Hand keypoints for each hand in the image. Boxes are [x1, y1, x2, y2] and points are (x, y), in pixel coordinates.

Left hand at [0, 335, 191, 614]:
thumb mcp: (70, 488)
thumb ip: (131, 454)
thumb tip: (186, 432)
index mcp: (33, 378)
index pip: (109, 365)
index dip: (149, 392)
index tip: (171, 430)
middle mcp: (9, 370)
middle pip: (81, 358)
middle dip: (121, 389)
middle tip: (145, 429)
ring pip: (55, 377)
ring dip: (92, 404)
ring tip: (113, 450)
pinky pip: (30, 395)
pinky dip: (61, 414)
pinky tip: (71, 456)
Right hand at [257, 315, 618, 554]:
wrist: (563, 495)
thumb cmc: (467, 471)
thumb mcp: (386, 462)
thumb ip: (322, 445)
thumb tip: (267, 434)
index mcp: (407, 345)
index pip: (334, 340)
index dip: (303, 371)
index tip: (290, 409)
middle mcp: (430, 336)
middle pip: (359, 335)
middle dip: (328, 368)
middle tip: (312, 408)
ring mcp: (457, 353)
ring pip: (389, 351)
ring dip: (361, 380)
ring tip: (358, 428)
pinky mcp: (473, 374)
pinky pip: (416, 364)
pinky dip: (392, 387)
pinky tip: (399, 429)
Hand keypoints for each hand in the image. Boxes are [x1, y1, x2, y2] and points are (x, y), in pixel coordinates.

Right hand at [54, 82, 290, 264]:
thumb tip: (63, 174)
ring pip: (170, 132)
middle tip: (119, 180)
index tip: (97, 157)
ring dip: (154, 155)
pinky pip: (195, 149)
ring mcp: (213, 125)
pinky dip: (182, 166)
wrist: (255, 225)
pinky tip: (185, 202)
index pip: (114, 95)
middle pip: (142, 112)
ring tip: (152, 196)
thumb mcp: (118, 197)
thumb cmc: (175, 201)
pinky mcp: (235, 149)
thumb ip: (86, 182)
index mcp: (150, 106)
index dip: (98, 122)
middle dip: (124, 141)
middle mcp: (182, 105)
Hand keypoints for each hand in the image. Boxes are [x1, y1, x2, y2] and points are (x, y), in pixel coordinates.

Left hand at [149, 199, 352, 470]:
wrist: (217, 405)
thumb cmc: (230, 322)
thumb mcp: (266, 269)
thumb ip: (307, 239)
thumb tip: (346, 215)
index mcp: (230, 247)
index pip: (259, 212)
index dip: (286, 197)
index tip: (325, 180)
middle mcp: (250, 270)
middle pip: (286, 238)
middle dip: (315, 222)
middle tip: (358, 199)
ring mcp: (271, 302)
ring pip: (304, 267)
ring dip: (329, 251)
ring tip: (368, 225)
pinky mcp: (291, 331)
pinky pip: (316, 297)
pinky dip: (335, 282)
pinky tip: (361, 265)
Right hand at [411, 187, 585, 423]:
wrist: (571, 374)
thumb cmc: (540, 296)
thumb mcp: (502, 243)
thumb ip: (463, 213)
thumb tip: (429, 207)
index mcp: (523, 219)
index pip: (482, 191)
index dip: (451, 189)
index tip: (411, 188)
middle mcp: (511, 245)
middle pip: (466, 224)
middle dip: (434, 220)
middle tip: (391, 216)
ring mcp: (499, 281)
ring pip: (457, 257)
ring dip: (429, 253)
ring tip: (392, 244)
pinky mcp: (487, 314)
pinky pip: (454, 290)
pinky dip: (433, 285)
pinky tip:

### [EXERCISE REQUIREMENTS]
Return the lines above, from the one containing "index dip: (98, 122)" to the end, exactly as they stand.

### [ANSWER TO THIS PROBLEM]
index dip: (98, 122)
middle dip: (124, 141)
middle mcp: (182, 105)
Hand keypoints for each hand in the image. Boxes are [x1, y1, x2, y2] and points are (x, y), in pixel coordinates.

Left hand at [149, 199, 352, 470]:
wrist: (217, 405)
thumb cmc: (230, 322)
thumb mcp: (266, 269)
thumb ip: (307, 239)
thumb tip: (346, 215)
index mcp: (230, 247)
index pip: (259, 212)
index dip: (286, 197)
index tip: (325, 180)
middle mcp: (250, 270)
middle pip: (286, 238)
middle dip: (315, 222)
middle tip: (358, 199)
ring mcp: (271, 302)
ring pip: (304, 267)
ring dip: (329, 251)
ring tip: (368, 225)
pinky mcp: (291, 331)
pinky pip: (316, 297)
pinky dip: (335, 282)
pinky tip: (361, 265)
Right hand at [411, 187, 585, 423]:
wrist: (571, 374)
thumb cmc: (540, 296)
thumb mcp: (502, 243)
thumb ip: (463, 213)
thumb tip: (429, 207)
index mcp: (523, 219)
index pip: (482, 191)
index dip: (451, 189)
index tip: (411, 188)
middle mcp: (511, 245)
middle pip: (466, 224)
middle dip: (434, 220)
middle tip: (391, 216)
ring mcp: (499, 281)
ring pip: (457, 257)
ring dip: (429, 253)
ring tip: (392, 244)
pinky mcp: (487, 314)
pinky pip: (454, 290)
pinky dip: (433, 285)
pinky tip:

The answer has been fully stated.